L’assurance crédit et la crise financière présente

Cela fait belle lurette que les défauts d’entreprise n’ont pas la gentillesse de s’étaler de façon bien répartie au fil du temps. Ils se concentrent dans les périodes récessives, selon le cycle de la conjoncture. Le modèle d’affaires des assureurs crédit s’est progressivement adapté à cette réalité, l’industrie disposant des techniques et du bilan pour supporter des chocs conjoncturels intenses : le degré de couverture peut varier ; les prix aussi, bien qu’un avantage commercial de l’assurance crédit soit une certaine inertie des prix, incomparablement plus grande que pour le marché du crédit bancaire, où les spreads de crédit suivent les variations erratiques de marchés financiers. La présente crise est néanmoins d’une intensité exceptionnelle, comme il y en a tous les 80 ans pourrait-on dire, et sans nul doute secoue les bilans des assureurs crédit. En particulier, les ajustements traditionnels fonctionnent de façon moins satisfaisante :

– Il est difficilement acceptable pour les clients que les prix s’élèvent à proportion de la montée des risques. Telle entreprise sera contrainte d’accepter que son spread de financement bancaire passe de 20 centimes avant la crise (niveau exagérément bas) à un montant de 200 à 300 centimes aujourd’hui (niveau exagérément haut), soit une hausse de 1.000 à 1.500%. Il faudra se batailler pour qu’elle accepte une hausse de 30% de son assurance crédit, qui coûte à l’entreprise également 20 centimes.
– L’ajustement par la quantité de risques couverts n’est pas non plus aisé. Quand la prime d’assurance crédit est de 0,2% du chiffre d’affaires, tout risque qui fait monter la probabilité de défaut du portefeuille de clients au-delà de ce 0,2% l’an doit logiquement être éliminé. Dans la période présente, cela peut représenter une proportion importante du portefeuille-clients, ce qui laisse le désagréable sentiment à l’assuré qu’on lui retire la couverture juste au moment où il en a besoin, pour lui qui croyait être protégé sur la durée.

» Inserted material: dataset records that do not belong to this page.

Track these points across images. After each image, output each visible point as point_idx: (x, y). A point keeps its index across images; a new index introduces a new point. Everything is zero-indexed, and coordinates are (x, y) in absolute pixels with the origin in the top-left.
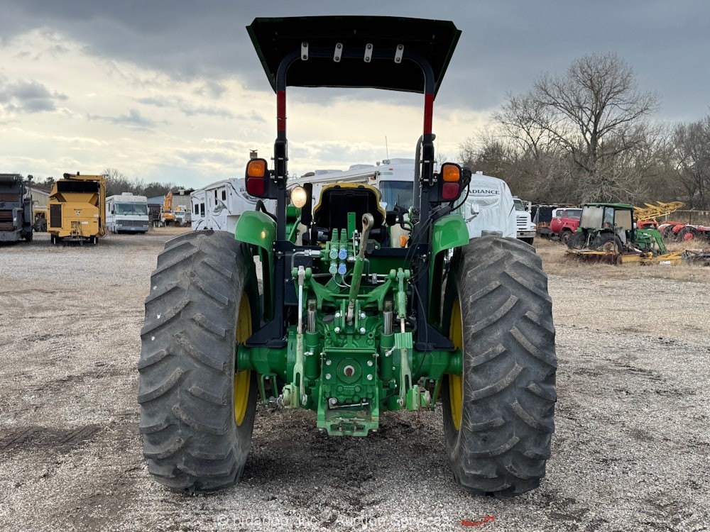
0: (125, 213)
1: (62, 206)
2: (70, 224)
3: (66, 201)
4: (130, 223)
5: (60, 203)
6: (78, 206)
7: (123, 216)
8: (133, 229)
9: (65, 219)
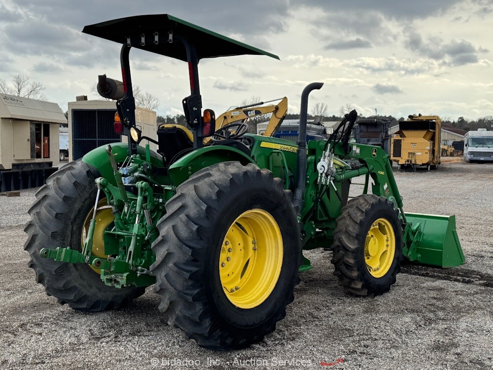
0: (476, 145)
1: (402, 140)
2: (407, 154)
3: (405, 137)
4: (480, 154)
5: (401, 138)
6: (414, 140)
7: (475, 148)
8: (482, 159)
9: (404, 150)
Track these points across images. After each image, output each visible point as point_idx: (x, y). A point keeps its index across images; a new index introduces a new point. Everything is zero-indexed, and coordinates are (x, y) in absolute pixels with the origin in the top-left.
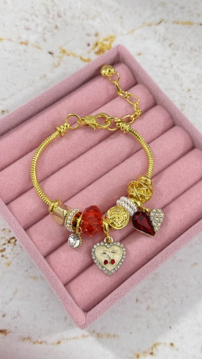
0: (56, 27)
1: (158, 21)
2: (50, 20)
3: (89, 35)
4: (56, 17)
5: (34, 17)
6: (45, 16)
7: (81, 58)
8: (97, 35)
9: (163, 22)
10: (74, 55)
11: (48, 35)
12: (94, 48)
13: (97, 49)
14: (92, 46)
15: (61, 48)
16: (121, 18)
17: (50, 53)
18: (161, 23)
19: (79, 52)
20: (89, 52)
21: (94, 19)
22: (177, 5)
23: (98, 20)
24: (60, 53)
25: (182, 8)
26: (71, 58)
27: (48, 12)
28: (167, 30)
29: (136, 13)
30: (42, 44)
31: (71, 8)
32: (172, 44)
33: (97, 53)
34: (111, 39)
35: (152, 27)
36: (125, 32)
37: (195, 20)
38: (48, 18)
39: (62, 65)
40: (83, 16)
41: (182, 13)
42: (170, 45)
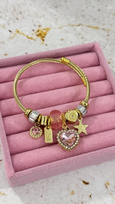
0: (17, 19)
1: (78, 24)
2: (15, 15)
3: (35, 25)
4: (19, 14)
5: (6, 11)
6: (12, 12)
7: (27, 37)
8: (40, 26)
9: (81, 25)
10: (24, 34)
11: (11, 22)
12: (36, 33)
13: (38, 33)
14: (35, 31)
15: (17, 30)
16: (56, 19)
17: (10, 31)
18: (80, 26)
19: (27, 33)
20: (33, 34)
21: (40, 18)
22: (92, 17)
23: (42, 19)
24: (16, 32)
25: (95, 19)
26: (21, 35)
27: (15, 10)
28: (82, 29)
29: (66, 18)
30: (7, 26)
31: (28, 10)
32: (83, 37)
33: (37, 35)
34: (48, 29)
35: (74, 27)
36: (56, 27)
37: (101, 26)
38: (14, 13)
39: (15, 38)
40: (35, 16)
41: (94, 22)
42: (82, 38)
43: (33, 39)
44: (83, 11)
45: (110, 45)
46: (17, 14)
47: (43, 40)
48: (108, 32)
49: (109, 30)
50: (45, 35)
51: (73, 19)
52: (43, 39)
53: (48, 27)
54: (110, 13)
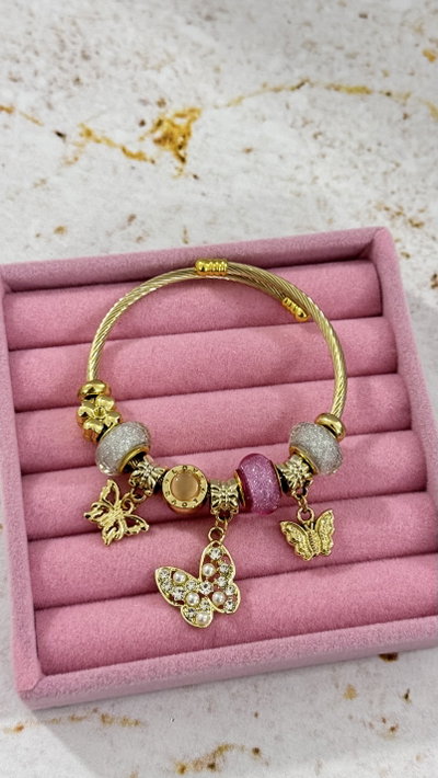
0: (77, 80)
1: (298, 82)
2: (65, 64)
3: (144, 102)
4: (78, 60)
5: (30, 54)
6: (55, 54)
7: (124, 150)
8: (161, 103)
9: (307, 85)
10: (110, 143)
11: (57, 97)
12: (152, 132)
13: (159, 134)
14: (149, 126)
15: (82, 125)
16: (217, 70)
17: (59, 134)
18: (303, 88)
19: (119, 137)
20: (142, 139)
21: (158, 69)
22: (340, 48)
23: (167, 71)
24: (81, 135)
25: (352, 56)
26: (103, 147)
27: (63, 46)
28: (312, 102)
29: (249, 62)
30: (43, 113)
31: (111, 41)
32: (320, 134)
33: (158, 142)
34: (191, 114)
35: (283, 94)
36: (221, 101)
37: (376, 84)
38: (61, 59)
39: (83, 161)
40: (137, 61)
41: (351, 66)
42: (315, 136)
43: (145, 160)
44: (308, 24)
45: (416, 155)
46: (72, 61)
47: (183, 160)
48: (404, 105)
49: (408, 96)
50: (184, 137)
51: (276, 62)
52: (181, 152)
53: (192, 103)
54: (402, 24)
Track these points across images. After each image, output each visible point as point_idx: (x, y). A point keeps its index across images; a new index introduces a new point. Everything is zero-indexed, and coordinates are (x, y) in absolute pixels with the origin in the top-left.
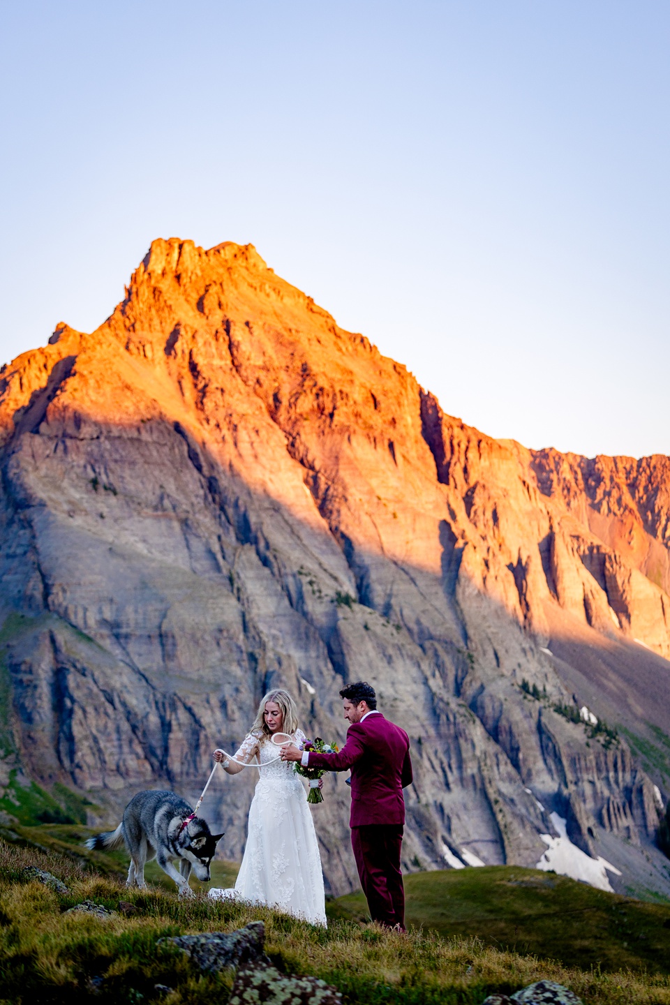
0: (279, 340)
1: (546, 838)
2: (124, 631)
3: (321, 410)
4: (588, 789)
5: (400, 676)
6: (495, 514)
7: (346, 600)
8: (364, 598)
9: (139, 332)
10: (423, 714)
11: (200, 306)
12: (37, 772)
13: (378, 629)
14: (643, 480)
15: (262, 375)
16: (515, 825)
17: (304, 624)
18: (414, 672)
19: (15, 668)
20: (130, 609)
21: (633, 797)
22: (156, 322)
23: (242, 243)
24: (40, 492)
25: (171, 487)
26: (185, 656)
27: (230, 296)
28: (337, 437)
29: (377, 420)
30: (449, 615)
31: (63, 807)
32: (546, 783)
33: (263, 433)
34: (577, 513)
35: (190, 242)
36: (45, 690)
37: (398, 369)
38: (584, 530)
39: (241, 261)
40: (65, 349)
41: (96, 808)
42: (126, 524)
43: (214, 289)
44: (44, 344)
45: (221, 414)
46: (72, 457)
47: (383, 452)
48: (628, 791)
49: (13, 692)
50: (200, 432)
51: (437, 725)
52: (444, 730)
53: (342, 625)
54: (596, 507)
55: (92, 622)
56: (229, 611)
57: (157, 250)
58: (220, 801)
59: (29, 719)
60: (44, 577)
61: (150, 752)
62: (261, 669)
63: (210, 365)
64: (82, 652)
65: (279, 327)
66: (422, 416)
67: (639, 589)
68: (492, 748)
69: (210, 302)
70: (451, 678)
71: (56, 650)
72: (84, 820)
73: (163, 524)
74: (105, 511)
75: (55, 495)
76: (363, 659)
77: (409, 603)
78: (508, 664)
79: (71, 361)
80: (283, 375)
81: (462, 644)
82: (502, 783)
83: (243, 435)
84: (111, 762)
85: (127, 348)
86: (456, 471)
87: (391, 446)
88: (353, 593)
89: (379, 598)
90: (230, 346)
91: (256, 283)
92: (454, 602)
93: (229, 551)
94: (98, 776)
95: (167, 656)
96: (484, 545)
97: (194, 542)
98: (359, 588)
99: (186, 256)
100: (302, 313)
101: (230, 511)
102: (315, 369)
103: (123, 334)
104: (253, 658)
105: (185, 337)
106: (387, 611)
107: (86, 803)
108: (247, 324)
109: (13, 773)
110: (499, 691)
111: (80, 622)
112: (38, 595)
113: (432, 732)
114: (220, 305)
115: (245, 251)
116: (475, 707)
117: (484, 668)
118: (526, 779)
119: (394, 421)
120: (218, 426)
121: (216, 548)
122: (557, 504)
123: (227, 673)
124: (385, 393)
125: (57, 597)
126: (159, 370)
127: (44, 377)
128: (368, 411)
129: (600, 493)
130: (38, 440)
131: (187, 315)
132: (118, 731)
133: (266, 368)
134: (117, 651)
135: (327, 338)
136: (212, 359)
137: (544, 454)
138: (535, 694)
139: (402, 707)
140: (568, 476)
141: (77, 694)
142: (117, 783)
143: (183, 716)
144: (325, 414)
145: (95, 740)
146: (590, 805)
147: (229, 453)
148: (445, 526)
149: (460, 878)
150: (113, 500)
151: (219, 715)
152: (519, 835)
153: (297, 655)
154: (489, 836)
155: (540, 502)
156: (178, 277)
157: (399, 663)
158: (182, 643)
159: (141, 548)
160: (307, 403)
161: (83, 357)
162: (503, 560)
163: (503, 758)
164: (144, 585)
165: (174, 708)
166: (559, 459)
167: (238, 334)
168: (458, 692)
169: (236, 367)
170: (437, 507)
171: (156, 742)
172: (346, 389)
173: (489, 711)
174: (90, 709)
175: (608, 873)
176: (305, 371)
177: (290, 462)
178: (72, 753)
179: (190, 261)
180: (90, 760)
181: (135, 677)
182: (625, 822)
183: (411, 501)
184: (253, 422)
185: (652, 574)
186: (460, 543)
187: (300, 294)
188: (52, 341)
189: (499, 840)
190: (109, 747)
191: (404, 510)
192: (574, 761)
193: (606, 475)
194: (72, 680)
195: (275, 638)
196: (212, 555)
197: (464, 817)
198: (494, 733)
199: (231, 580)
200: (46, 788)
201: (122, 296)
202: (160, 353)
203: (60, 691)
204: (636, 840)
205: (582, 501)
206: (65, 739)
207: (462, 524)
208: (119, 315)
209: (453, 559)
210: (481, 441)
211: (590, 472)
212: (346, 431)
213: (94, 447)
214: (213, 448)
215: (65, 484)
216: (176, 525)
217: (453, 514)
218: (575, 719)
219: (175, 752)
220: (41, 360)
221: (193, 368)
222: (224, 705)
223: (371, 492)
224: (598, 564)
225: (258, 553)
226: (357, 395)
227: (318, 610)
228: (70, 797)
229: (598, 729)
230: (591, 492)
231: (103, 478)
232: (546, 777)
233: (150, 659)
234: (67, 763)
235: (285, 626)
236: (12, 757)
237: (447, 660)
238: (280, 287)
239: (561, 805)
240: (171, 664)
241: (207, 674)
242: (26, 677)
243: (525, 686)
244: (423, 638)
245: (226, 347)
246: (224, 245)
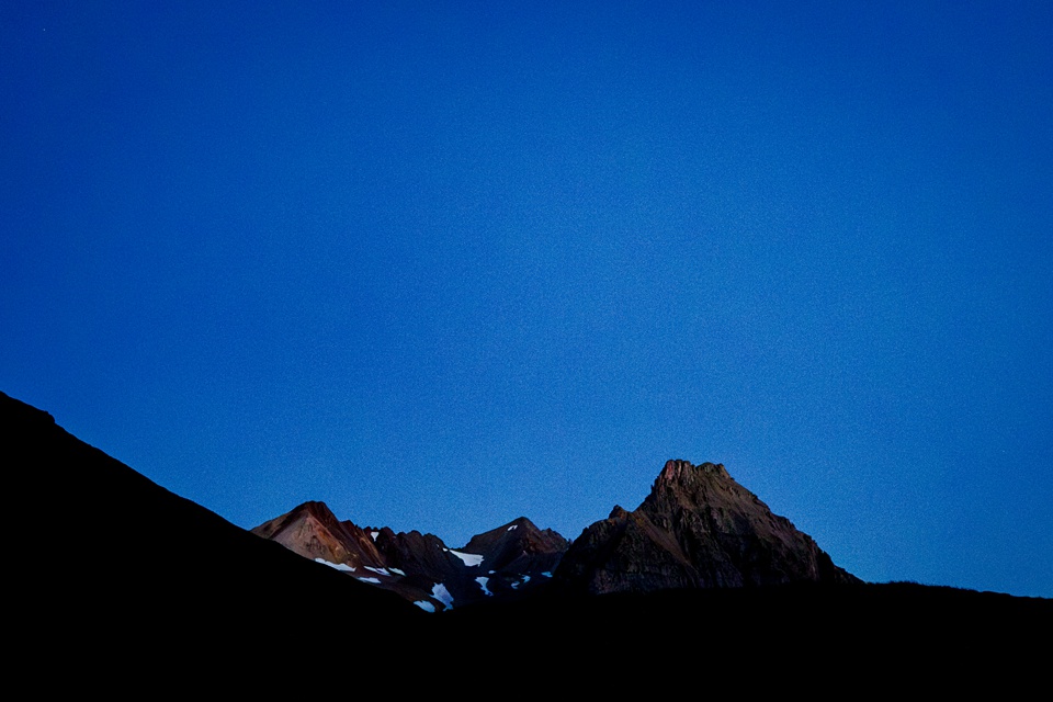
0: (737, 518)
9: (660, 513)
11: (693, 499)
15: (729, 539)
22: (669, 507)
23: (716, 463)
27: (709, 494)
29: (796, 567)
33: (730, 572)
35: (688, 462)
37: (807, 538)
39: (714, 475)
40: (619, 520)
43: (701, 489)
44: (607, 517)
45: (705, 560)
46: (623, 582)
50: (693, 571)
57: (669, 467)
63: (700, 533)
65: (738, 512)
69: (699, 497)
79: (623, 527)
80: (741, 539)
83: (718, 573)
85: (653, 521)
90: (711, 522)
91: (725, 486)
99: (685, 470)
100: (751, 505)
102: (758, 536)
103: (650, 513)
105: (685, 515)
108: (720, 510)
114: (704, 498)
115: (718, 468)
119: (806, 568)
120: (703, 567)
124: (800, 552)
126: (671, 534)
127: (608, 535)
128: (790, 562)
130: (604, 572)
131: (685, 503)
133: (730, 535)
135: (765, 519)
136: (700, 529)
156: (681, 483)
160: (755, 556)
161: (629, 526)
167: (715, 515)
169: (714, 534)
172: (777, 550)
176: (753, 537)
179: (688, 472)
184: (723, 566)
187: (749, 493)
188: (611, 516)
201: (650, 492)
202: (670, 525)
208: (648, 503)
213: (635, 577)
214: (701, 579)
220: (606, 527)
221: (689, 534)
226: (784, 552)
238: (738, 489)
245: (707, 523)
246: (706, 464)
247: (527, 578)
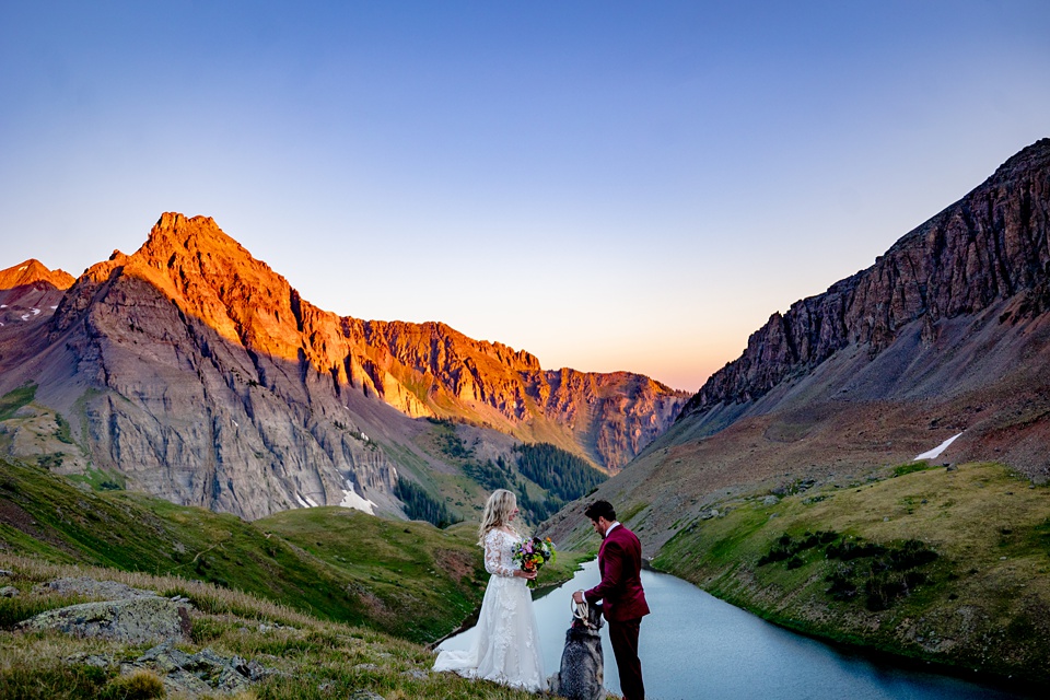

Malgré ces contraintes, les assureurs crédit continuent à jouer leur rôle. La comparaison avec le secteur bancaire est en leur faveur. L’aide publique dont ils bénéficient à présent dans plusieurs pays européens est hors de proportion avec les injections massives de fonds dont le secteur bancaire a bénéficié. Mais nul doute que la crise va obliger les assureurs crédit à trouver de nouvelles formes de contrats, plus souples, mieux collés aux risques individuels et mieux adaptés à traiter des chocs conjoncturels de grande ampleur.

 

François Meunier

[1] Quand il la relève à tort, c’est à lui même qu’il fait du tort : le défaut de l’entreprise bien notée à tort l’oblige à payer l’indemnité à son assuré.